Thanks to Bootstrap, the world’s most popular responsive front-end framework for making developers’ life more comfortable, this is now a somewhat more straightforward task than it used to be. In this article, we’re working to show you whereby to convert a PSD template within a responsive WordPress theme using Bootstrap as your community framework.

Once again, we first turned our PSD to Bootstrap, therefore essentially, the first part is really and truly a PSD to Bootstrap tutorial.

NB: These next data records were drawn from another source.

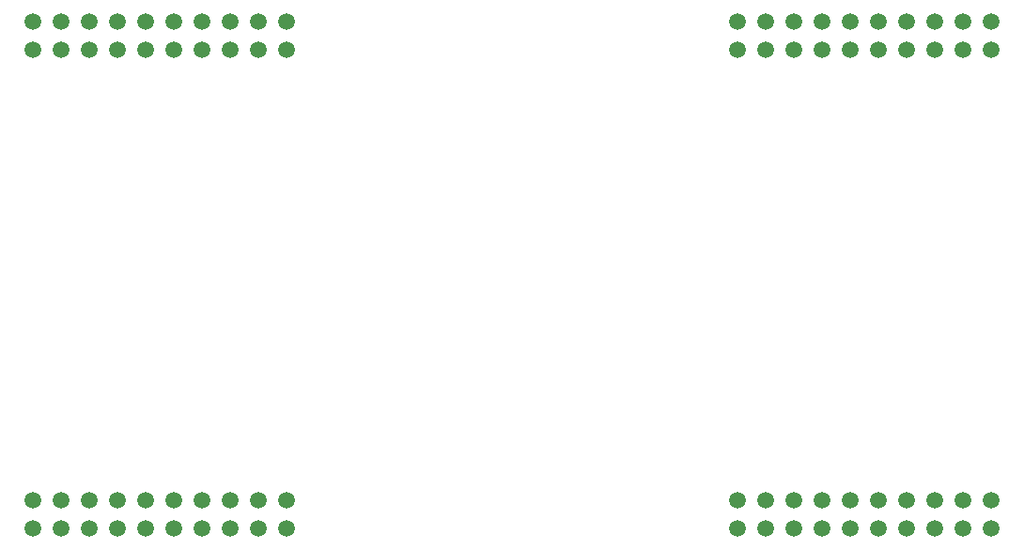
<source format=gbr>
G04 #@! TF.GenerationSoftware,KiCad,Pcbnew,(5.0.0)*
G04 #@! TF.CreationDate,2018-10-11T16:37:49-05:00*
G04 #@! TF.ProjectId,StandardBoard_FullTiva,5374616E64617264426F6172645F4675,rev?*
G04 #@! TF.SameCoordinates,Original*
G04 #@! TF.FileFunction,Paste,Top*
G04 #@! TF.FilePolarity,Positive*
%FSLAX46Y46*%
G04 Gerber Fmt 4.6, Leading zero omitted, Abs format (unit mm)*
G04 Created by KiCad (PCBNEW (5.0.0)) date 10/11/18 16:37:49*
%MOMM*%
%LPD*%
G01*
G04 APERTURE LIST*
%ADD10C,1.520000*%
G04 APERTURE END LIST*
D10*
G04 #@! TO.C,REF\002A\002A*
X156210000Y-117348000D03*
X179070000Y-71628000D03*
X176530000Y-71628000D03*
X168910000Y-71628000D03*
X166370000Y-114808000D03*
X171450000Y-71628000D03*
X173990000Y-71628000D03*
X171450000Y-117348000D03*
X176530000Y-114808000D03*
X166370000Y-71628000D03*
X163830000Y-71628000D03*
X176530000Y-117348000D03*
X171450000Y-114808000D03*
X168910000Y-114808000D03*
X156210000Y-114808000D03*
X158750000Y-114808000D03*
X161290000Y-114808000D03*
X163830000Y-114808000D03*
X173990000Y-114808000D03*
X179070000Y-114808000D03*
X158750000Y-117348000D03*
X161290000Y-117348000D03*
X163830000Y-117348000D03*
X166370000Y-117348000D03*
X168910000Y-117348000D03*
X173990000Y-117348000D03*
X179070000Y-117348000D03*
X156210000Y-74168000D03*
X158750000Y-74168000D03*
X161290000Y-74168000D03*
X163830000Y-74168000D03*
X166370000Y-74168000D03*
X168910000Y-74168000D03*
X171450000Y-74168000D03*
X173990000Y-74168000D03*
X176530000Y-74168000D03*
X179070000Y-74168000D03*
X156210000Y-71628000D03*
X158750000Y-71628000D03*
X161290000Y-71628000D03*
X92710000Y-114808000D03*
X95250000Y-114808000D03*
X97790000Y-114808000D03*
X100330000Y-114808000D03*
X102870000Y-114808000D03*
X105410000Y-114808000D03*
X107950000Y-114808000D03*
X110490000Y-114808000D03*
X113030000Y-114808000D03*
X115570000Y-114808000D03*
X92710000Y-117348000D03*
X95250000Y-117348000D03*
X97790000Y-117348000D03*
X100330000Y-117348000D03*
X102870000Y-117348000D03*
X105410000Y-117348000D03*
X107950000Y-117348000D03*
X110490000Y-117348000D03*
X113030000Y-117348000D03*
X115570000Y-117348000D03*
X92710000Y-74168000D03*
X95250000Y-74168000D03*
X97790000Y-74168000D03*
X100330000Y-74168000D03*
X102870000Y-74168000D03*
X105410000Y-74168000D03*
X107950000Y-74168000D03*
X110490000Y-74168000D03*
X113030000Y-74168000D03*
X115570000Y-74168000D03*
X92710000Y-71628000D03*
X95250000Y-71628000D03*
X97790000Y-71628000D03*
X100330000Y-71628000D03*
X102870000Y-71628000D03*
X105410000Y-71628000D03*
X107950000Y-71628000D03*
X110490000Y-71628000D03*
X113030000Y-71628000D03*
X115570000Y-71628000D03*
G04 #@! TD*
M02*

</source>
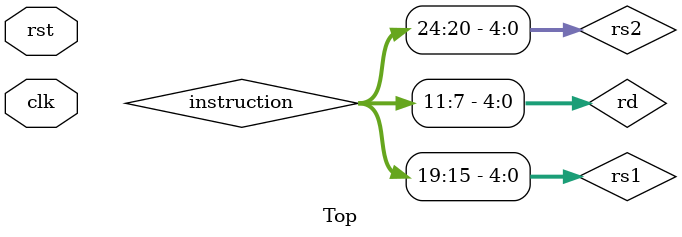
<source format=v>
module Top(
    input clk, 
    input rst
);
    wire [31:0]pc,next_pc,pc_plus4,read_data1,read_data2,write_data,imm_value,instruction,alu_srcB,alu_result,mem_read_data,branch_target;
    wire RegWrite,MemRead,MemWrite,MemToReg,ALUSrc,Branch,ALUOp0,ALUOp1,zero;
    wire [4:0]rs1=instruction[19:15];
    wire [4:0]rs2=instruction[24:20];
    wire [4:0]rd=instruction[11:7];
    wire [3:0]alu_control;
   

    program_counter module1(
        .clk(clk),
        .reset(rst),
        .next_pc(next_pc),
        .pc(pc)
    );

    PC_Adder module2(
        .pc_in(pc),
        .pc_out(pc_plus4)
    );

    instruction_memory module3(
        .read_address({pc[31:2],2'b00}),
        .instruction(instruction)
    );

    Control module4(
        .opcode(instruction[6:0]),
        .RegWrite(RegWrite),
        .MemRead(MemRead),
        .MemWrite(MemWrite),
        .MemToReg(MemToReg),
        .ALUSrc(ALUSrc),
        .Branch(Branch),
        .ALUOp0(ALUOp0),
        .ALUOp1(ALUOp1)
    );

    registers module5(
        .clk(clk),
        .rst(rst),
        .write_data(write_data),
        .write_register(rd),
        .read_register1(rs1),
        .read_register2(rs2),
        .reg_write(RegWrite),
        .read_data1(read_data1),
        .read_data2(read_data2)
    );

    Imm_Gen module6(
        .Imm_Gen_In(instruction),
        .Imm_gen_Out(imm_value)
    );

    mux2x1_32bit module7(
        .in1(imm_value),
        .in0(read_data2),
        .sel(ALUSrc),
        .out(alu_srcB)
    );

    Branch_Adder module8(
        .PC(pc),
        .offset(imm_value),
        .destination(branch_target)
    );

    ALU module9(
        .data1(read_data1),
        .data2(alu_srcB),
        .Alu_control(alu_control),
        .zero(zero),
        .ALU_result(alu_result)
    );


    ALU_Control module10(
        .funct3(instruction[14:12]),
        .funct7(instruction[31:25]),
        .ALUOp0(ALUOp0),
        .ALUOp1(ALUOp1),
        .ALUcontrol_Out(alu_control)
    );
    
    mux2x1_32bit module11(//PC source mux..branch or sequential
        .in1(branch_target),
        .in0(pc_plus4),
        .sel(Branch & zero),
        .out(next_pc)
    );
    
    data_memory module12(
        .clk(clk),
        .rst(rst),
        .MemRead(MemRead),
        .MemWrite(MemWrite),
        .address(alu_result),
        .write_data(read_data2),
        .read_data(mem_read_data)
    );

    
    //Result source mux....ALU or memory
    mux2x1_32bit module13(
        .in1(mem_read_data),
        .in0(alu_result),
        .sel(MemToReg),
        .out(write_data)
    );


endmodule

</source>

Later, in the second section, converts the files we developed inside a WordPress theme, therefore at that point, it all becomes a PSD to Bootstrap tutorial.

 

Download our pack of 25 WordPress (Bootstrap or not) Beginner Themes

Just like always, we like to make your life easier by giving you a bunch of things to help get you started. After you’ve learned the basics about creating a WP theme, why not receive started with one from the WordPress Starter themes.

Top Essential Tip:

Creating a great website design requires quite an advanced skill set. Although writing it yourself might seem like the best option, hiring a great WordPress developer (for example, from Toptal) is probably much more cost-effective in the long run. In essence, you’ll get a great result in a short time.

Final thoughts

That’s all for now about how to build a responsive Bootstrap WordPress theme from a PSD file. Whether you’re a newbie or a pro, this PSD to Bootstrap tutorial and then to WP should surely provide you with the most simplified way of achieving your desired result.

However, if you face any problem in the PSD to WordPress conversion process, there are two things you can do. You can hire a web developer on Toptal, where they have the top 3% of talent worldwide, so you don’t have to worry about quality. Alternatively, you can hire a professional WordPress developer.

Tell us what you think? Do you need some more details on any specific parts of this tutorial/guide? We’d love for this guide to be useful to you, so please help us help you!